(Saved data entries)

□ □ □

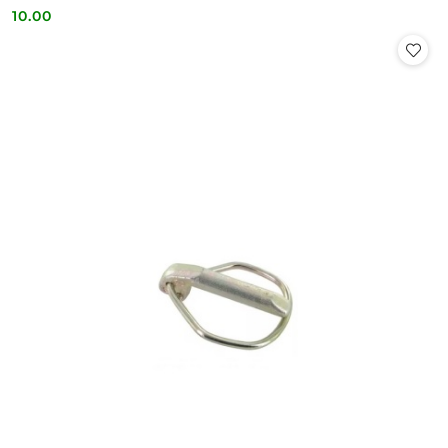
10.00
Cena:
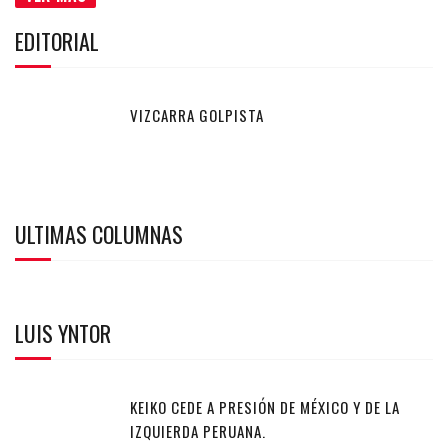
EDITORIAL
VIZCARRA GOLPISTA
ULTIMAS COLUMNAS
LUIS YNTOR
KEIKO CEDE A PRESIÓN DE MÉXICO Y DE LA
IZQUIERDA PERUANA.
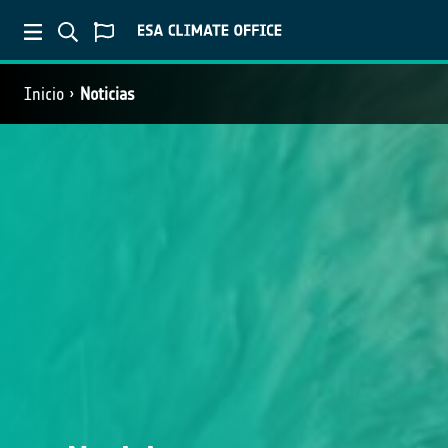
Inicio
Noticias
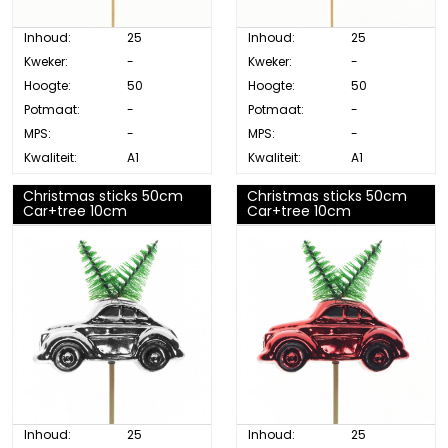
Inhoud:
25
Inhoud:
25
Kweker:
-
Kweker:
-
Hoogte:
50
Hoogte:
50
Potmaat:
-
Potmaat:
-
MPS:
-
MPS:
-
Kwaliteit:
A1
Kwaliteit:
A1
Christmas sticks 50cm
Christmas sticks 50cm
Car+tree 10cm
Car+tree 10cm
Inhoud:
25
Inhoud:
25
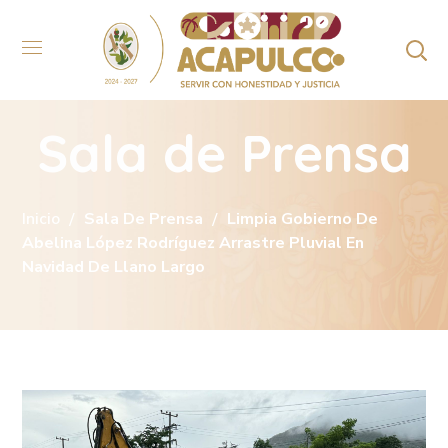
Sala de Prensa
Inicio
Sala De Prensa
Limpia Gobierno De
Abelina López Rodríguez Arrastre Pluvial En
Navidad De Llano Largo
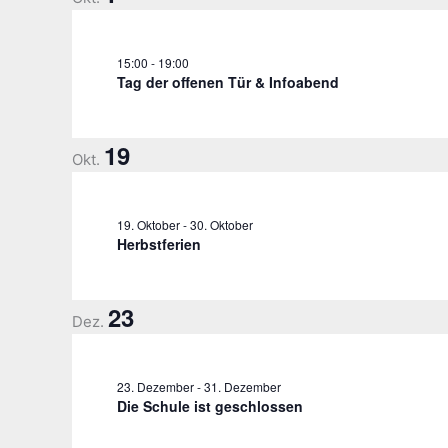
15:00
-
19:00
Tag der offenen Tür & Infoabend
19
Okt.
19. Oktober
-
30. Oktober
Herbstferien
23
Dez.
23. Dezember
-
31. Dezember
Die Schule ist geschlossen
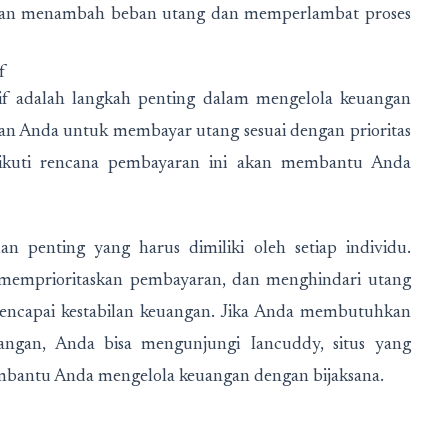
 akan menambah beban utang dan memperlambat proses
f
f adalah langkah penting dalam mengelola keuangan
atan Anda untuk membayar utang sesuai dengan prioritas
gikuti rencana pembayaran ini akan membantu Anda
n penting yang harus dimiliki oleh setiap individu.
 memprioritaskan pembayaran, dan menghindari utang
encapai kestabilan keuangan. Jika Anda membutuhkan
angan, Anda bisa mengunjungi Iancuddy, situs yang
mbantu Anda mengelola keuangan dengan bijaksana.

□ □ □

(TO DO)
Leave images out of the retyped records; keep all else exact.

(WRITTEN RESPONSE)
10.00
Cena:
EDITORIAL
VIZCARRA GOLPISTA
ULTIMAS COLUMNAS
LUIS YNTOR
KEIKO CEDE A PRESIÓN DE MÉXICO Y DE LA
IZQUIERDA PERUANA.
Inicio
Noticias
Inhoud:
25
Inhoud:
25
Kweker:
-
Kweker:
-
Hoogte:
50
Hoogte:
50
Potmaat:
-
Potmaat:
-
MPS:
-
MPS:
-
Kwaliteit:
A1
Kwaliteit:
A1
Christmas sticks 50cm
Christmas sticks 50cm
Car+tree 10cm
Car+tree 10cm
Inhoud:
25
Inhoud:
25
Sala de Prensa
Inicio
Sala De Prensa
Limpia Gobierno De
Abelina López Rodríguez Arrastre Pluvial En
Navidad De Llano Largo
15:00
-
19:00
Tag der offenen Tür & Infoabend
19
Okt.
19. Oktober
-
30. Oktober
Herbstferien
23
Dez.
23. Dezember
-
31. Dezember
Die Schule ist geschlossen
 akan menambah beban utang dan memperlambat proses
f
f adalah langkah penting dalam mengelola keuangan
atan Anda untuk membayar utang sesuai dengan prioritas
gikuti rencana pembayaran ini akan membantu Anda
n penting yang harus dimiliki oleh setiap individu.
 memprioritaskan pembayaran, dan menghindari utang
encapai kestabilan keuangan. Jika Anda membutuhkan
angan, Anda bisa mengunjungi Iancuddy, situs yang
mbantu Anda mengelola keuangan dengan bijaksana.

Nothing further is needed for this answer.